By the same token but to a lesser degree, there's a limit to Reynolds' role in the failure of
RIPD. This was a badly reviewed, badly marketed movie that obviously had studio executives nervous well before its release. Part of that nervousness was due to the lack of interest Reynolds was inspiring, but it's not clear that a different actor could have made this a break-even project.
What we can conclude, again with the usual counterfactual caveats, is that there is no evidence that Reynolds can pull people into the theater. That is not to say he chases people out --
Safe House and
Wolverine did good business while the Sandra Bullock romantic comedy
The Proposal broke an astounding $300 million worldwide -- but when it comes to what we might call Reynolds' "Sweet Home" moments, films such as
the Change-up that largely depend on the star's pull, he has consistently underperformed.

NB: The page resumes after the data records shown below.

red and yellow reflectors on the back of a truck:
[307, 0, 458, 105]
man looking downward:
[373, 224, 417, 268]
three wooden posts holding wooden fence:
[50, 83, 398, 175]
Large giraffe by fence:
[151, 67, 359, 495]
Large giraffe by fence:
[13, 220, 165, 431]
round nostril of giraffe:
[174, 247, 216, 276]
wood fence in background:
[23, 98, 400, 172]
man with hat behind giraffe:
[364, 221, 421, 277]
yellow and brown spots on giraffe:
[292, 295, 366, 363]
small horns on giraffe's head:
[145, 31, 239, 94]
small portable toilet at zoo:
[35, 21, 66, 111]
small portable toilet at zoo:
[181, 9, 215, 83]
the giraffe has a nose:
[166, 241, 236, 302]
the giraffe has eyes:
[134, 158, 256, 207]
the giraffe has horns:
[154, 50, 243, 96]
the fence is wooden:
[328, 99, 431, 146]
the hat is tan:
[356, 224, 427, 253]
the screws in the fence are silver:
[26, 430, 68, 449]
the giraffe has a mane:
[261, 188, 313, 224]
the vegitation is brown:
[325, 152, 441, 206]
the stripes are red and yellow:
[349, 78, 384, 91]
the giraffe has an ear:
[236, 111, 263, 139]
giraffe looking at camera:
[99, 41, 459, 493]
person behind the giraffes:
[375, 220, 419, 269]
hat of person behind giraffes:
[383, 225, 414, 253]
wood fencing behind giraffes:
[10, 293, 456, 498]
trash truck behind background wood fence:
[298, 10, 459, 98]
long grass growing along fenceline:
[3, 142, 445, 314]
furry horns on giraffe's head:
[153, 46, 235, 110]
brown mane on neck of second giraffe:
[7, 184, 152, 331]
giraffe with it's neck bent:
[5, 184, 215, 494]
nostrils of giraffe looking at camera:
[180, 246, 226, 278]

The point here is not that Reynold's career is hopeless partially because many would-be next-big-thing leading men (Robert Preston, Leslie Nielsen) have reinvented themselves after faltering careers but mainly because there's a bigger issue here. Despite their reputation for rationality, corporations and even entire industries are as vulnerable to extraordinary popular delusions as the rest of us are. These beliefs are usually fundamentally optimistic, revolving around the some promising development. It can be faith in the potential star power of an actor despite major box office disappointments or the conviction that a new business model can save an industry despite the fact that no one can explain how it can make any money.